▸ **What you will do**:
Reproduce each record below in full, word for word, without images.

▸ **Records for this exercise**:
-=-=-

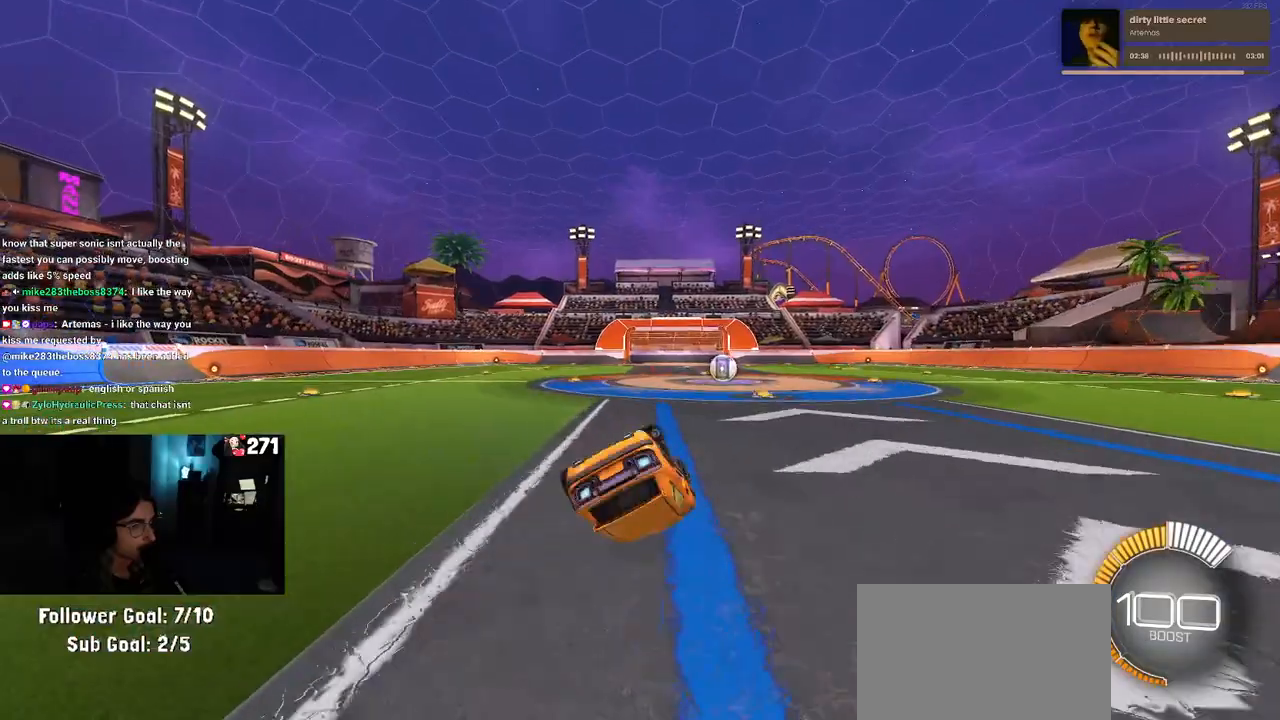
{"buttons": [], "left_stick": "down", "right_stick": "center", "events": [[400, "SQUARE", "up"], [417, "left_stick", "down"]]}
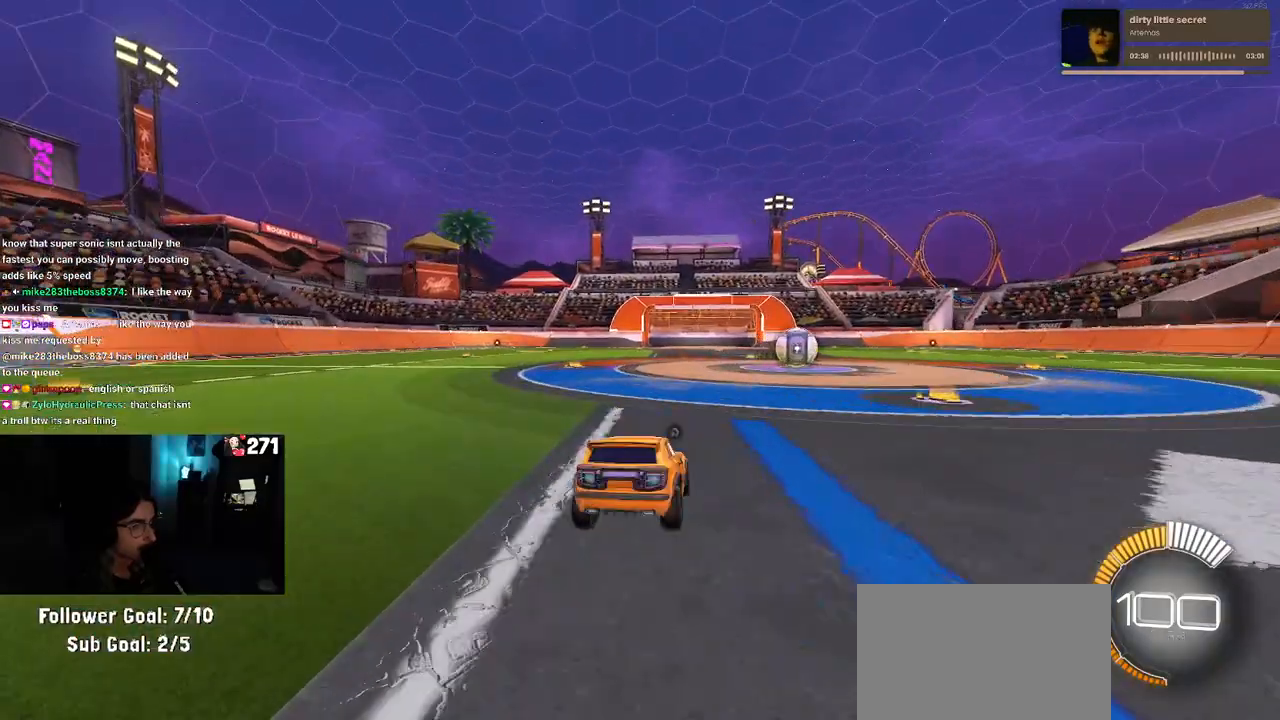
{"buttons": [], "left_stick": "up", "right_stick": "center", "events": [[50, "CROSS", "down"], [83, "CROSS", "up"], [350, "left_stick", "up"], [417, "CROSS", "down"], [467, "CROSS", "up"]]}
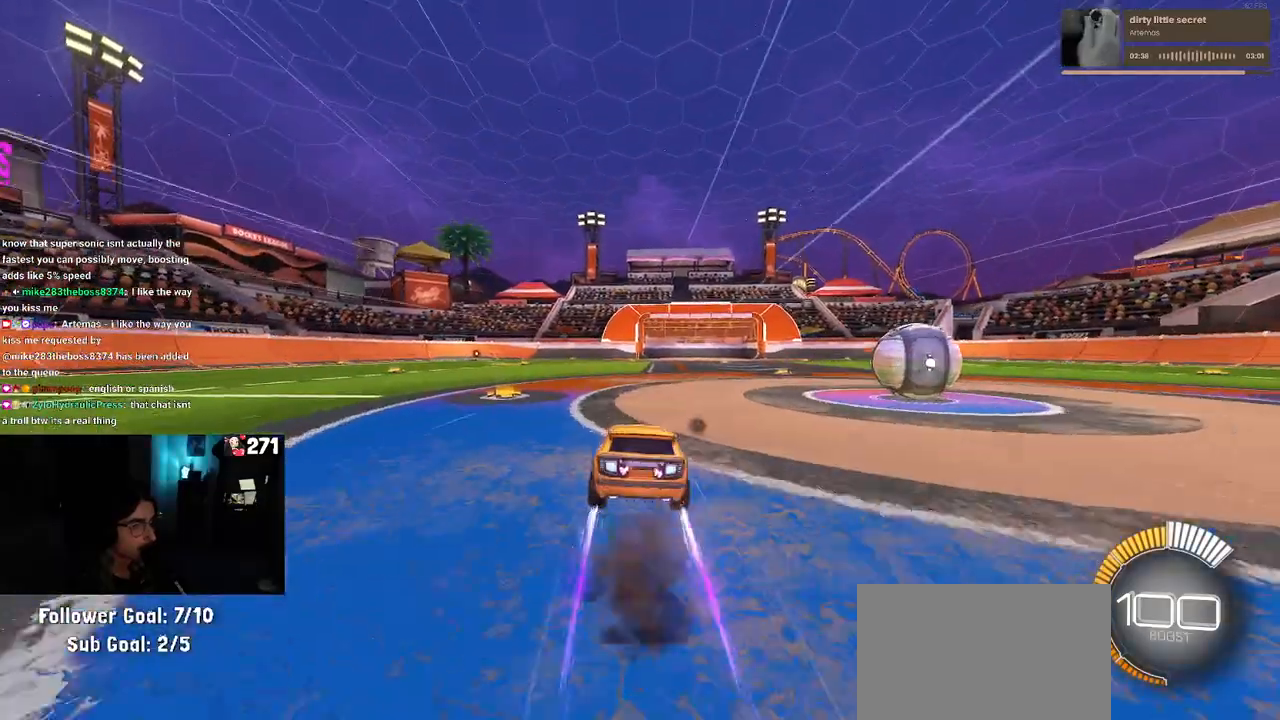
{"buttons": [], "left_stick": "center", "right_stick": "center", "events": [[67, "left_stick", "center"]]}
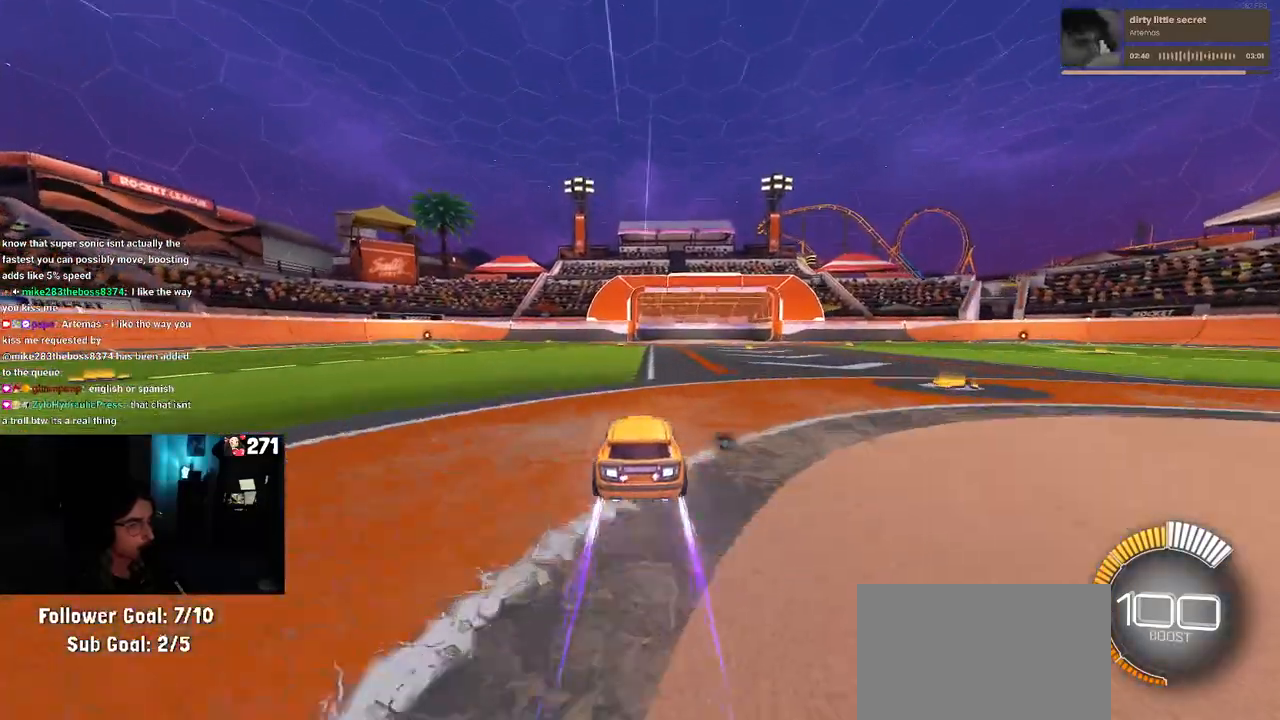
{"buttons": [], "left_stick": "center", "right_stick": "center", "events": []}
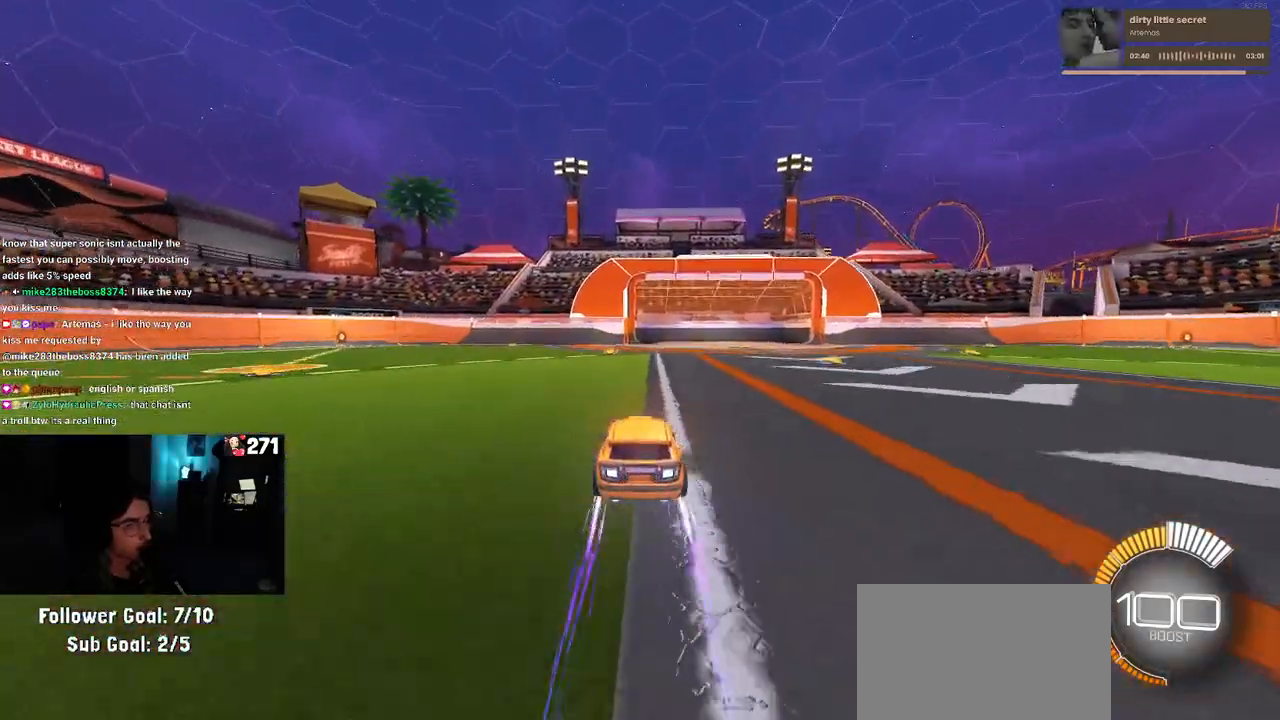
{"buttons": [], "left_stick": "center", "right_stick": "center", "events": []}
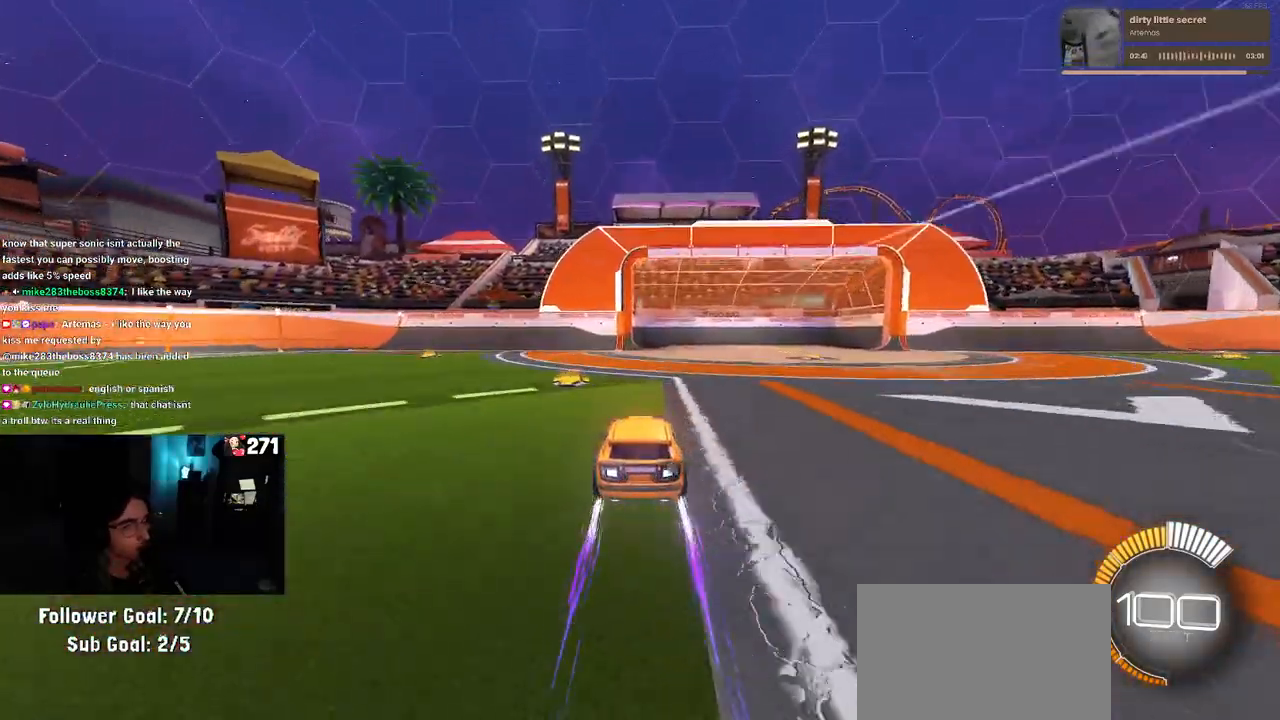
{"buttons": [], "left_stick": "center", "right_stick": "center", "events": []}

-=-=-

▸ **Response to this task**:
{"buttons": [], "left_stick": "down", "right_stick": "center", "events": [[400, "SQUARE", "up"], [417, "left_stick", "down"]]}
{"buttons": [], "left_stick": "up", "right_stick": "center", "events": [[50, "CROSS", "down"], [83, "CROSS", "up"], [350, "left_stick", "up"], [417, "CROSS", "down"], [467, "CROSS", "up"]]}
{"buttons": [], "left_stick": "center", "right_stick": "center", "events": [[67, "left_stick", "center"]]}
{"buttons": [], "left_stick": "center", "right_stick": "center", "events": []}
{"buttons": [], "left_stick": "center", "right_stick": "center", "events": []}
{"buttons": [], "left_stick": "center", "right_stick": "center", "events": []}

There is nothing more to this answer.